1. The change in the number of moles of gas ($\Delta n$) for the reaction $H_2(g) + I_2(g) \rightleftharpoons 2HI(g)$ is $2 - (1+1) = 0$. Therefore, $K_P = K_C = 49$.
2. Calculate the initial molar concentrations of $H_2$ and $I_2$: $[H_2]_0 = [I_2]_0 = \frac{0.50 \text{ mol}}{7.0 \text{ L}} = \frac{1}{14}$ M.
3. Let the equilibrium concentration of HI be $y$. Then, $[H_2]_{eq} = [I_2]_{eq} = \frac{1}{14} - \frac{y}{2}$.
4. Substitute these into the $K_C$ expression: $K_C = \frac{[HI]^2}{[H_2][I_2]} \implies 49 = \frac{y^2}{(\frac{1}{14} - \frac{y}{2})^2}$.
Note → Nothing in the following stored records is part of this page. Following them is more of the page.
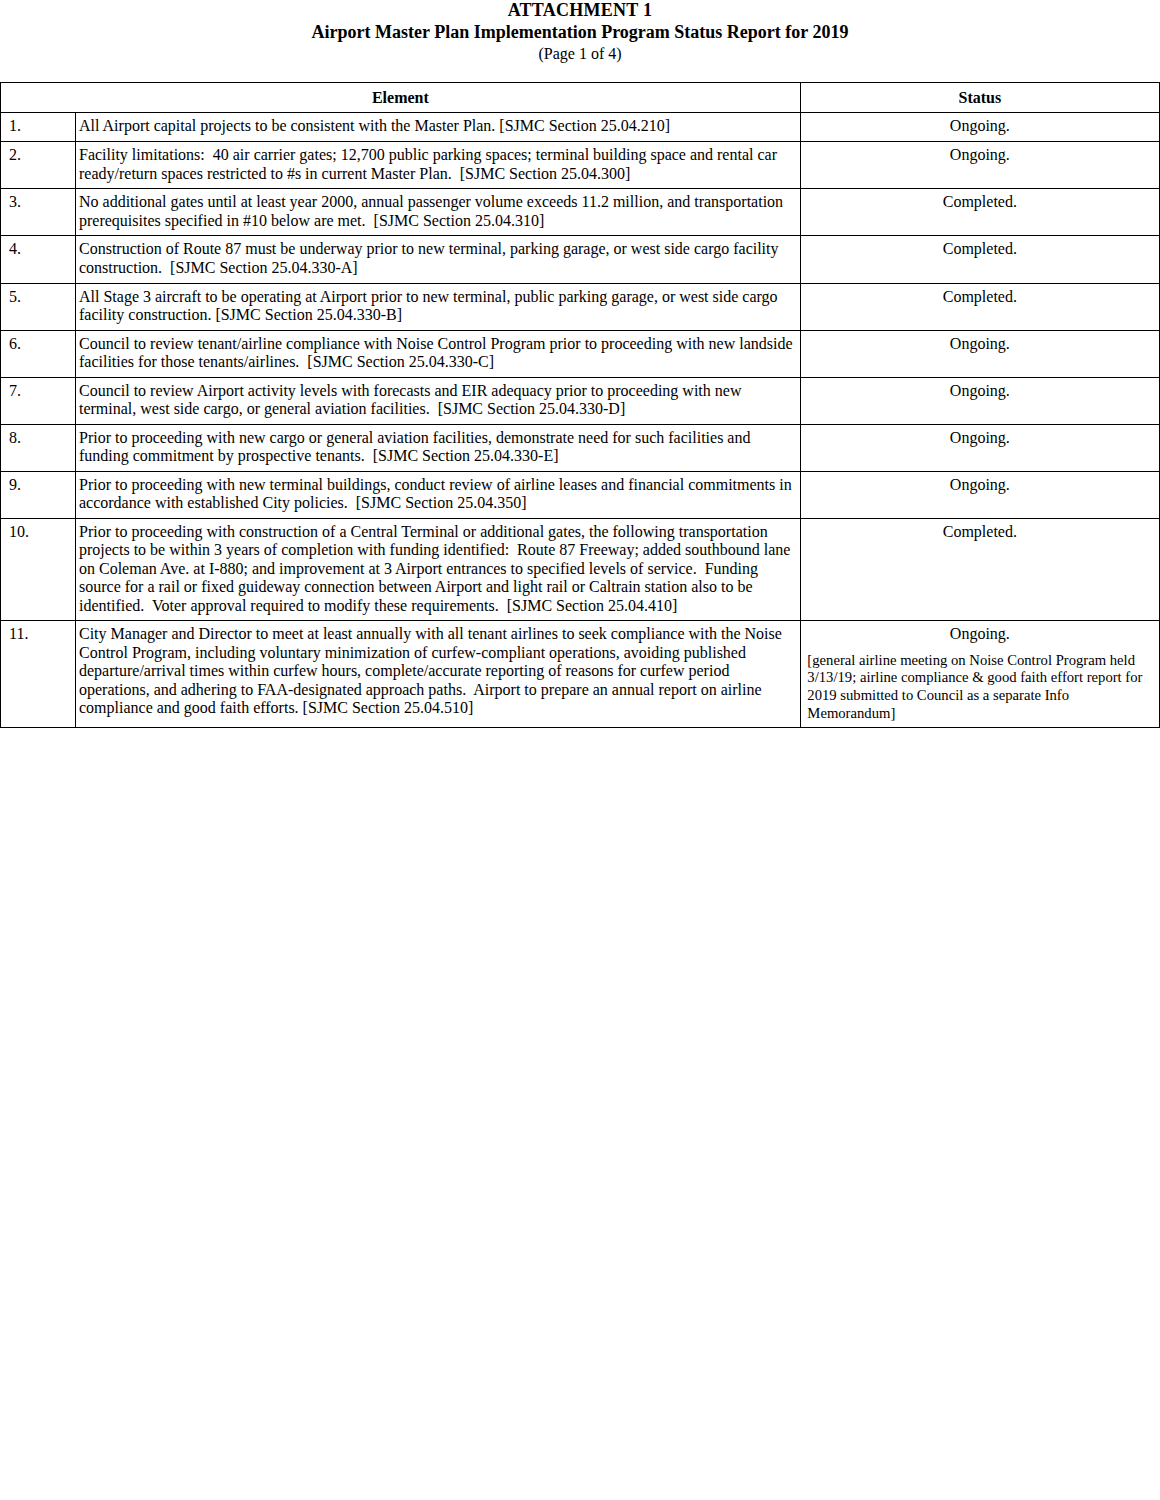ATTACHMENT 1
Airport Master Plan Implementation Program Status Report for 2019
(Page 1 of 4)
| Element | Status |
| --- | --- |
| 1. | All Airport capital projects to be consistent with the Master Plan. [SJMC Section 25.04.210] | Ongoing. |
| 2. | Facility limitations: 40 air carrier gates; 12,700 public parking spaces; terminal building space and rental car ready/return spaces restricted to #s in current Master Plan. [SJMC Section 25.04.300] | Ongoing. |
| 3. | No additional gates until at least year 2000, annual passenger volume exceeds 11.2 million, and transportation prerequisites specified in #10 below are met. [SJMC Section 25.04.310] | Completed. |
| 4. | Construction of Route 87 must be underway prior to new terminal, parking garage, or west side cargo facility construction. [SJMC Section 25.04.330-A] | Completed. |
| 5. | All Stage 3 aircraft to be operating at Airport prior to new terminal, public parking garage, or west side cargo facility construction. [SJMC Section 25.04.330-B] | Completed. |
| 6. | Council to review tenant/airline compliance with Noise Control Program prior to proceeding with new landside facilities for those tenants/airlines. [SJMC Section 25.04.330-C] | Ongoing. |
| 7. | Council to review Airport activity levels with forecasts and EIR adequacy prior to proceeding with new terminal, west side cargo, or general aviation facilities. [SJMC Section 25.04.330-D] | Ongoing. |
| 8. | Prior to proceeding with new cargo or general aviation facilities, demonstrate need for such facilities and funding commitment by prospective tenants. [SJMC Section 25.04.330-E] | Ongoing. |
| 9. | Prior to proceeding with new terminal buildings, conduct review of airline leases and financial commitments in accordance with established City policies. [SJMC Section 25.04.350] | Ongoing. |
| 10. | Prior to proceeding with construction of a Central Terminal or additional gates, the following transportation projects to be within 3 years of completion with funding identified: Route 87 Freeway; added southbound lane on Coleman Ave. at I-880; and improvement at 3 Airport entrances to specified levels of service. Funding source for a rail or fixed guideway connection between Airport and light rail or Caltrain station also to be identified. Voter approval required to modify these requirements. [SJMC Section 25.04.410] | Completed. |
| 11. | City Manager and Director to meet at least annually with all tenant airlines to seek compliance with the Noise Control Program, including voluntary minimization of curfew-compliant operations, avoiding published departure/arrival times within curfew hours, complete/accurate reporting of reasons for curfew period operations, and adhering to FAA-designated approach paths. Airport to prepare an annual report on airline compliance and good faith efforts. [SJMC Section 25.04.510] | Ongoing. [general airline meeting on Noise Control Program held 3/13/19; airline compliance & good faith effort report for 2019 submitted to Council as a separate Info Memorandum] |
5. Taking the square root of both sides: $7 = \frac{y}{\frac{1}{14} - \frac{y}{2}}$.
6. Solve for $y$: $y = \frac{1}{9}$ M.
7. Calculate the partial pressure of HI using the ideal gas law: $T = 427^\circ\text{C} + 273 = 700$ K. $P_{HI} = [HI]_{eq}RT = \frac{1}{9} \times 0.0821 \times 700 \approx 6.3856$ atm.
8. Rounding to two significant figures, the partial pressure of HI is $6.4$ atm.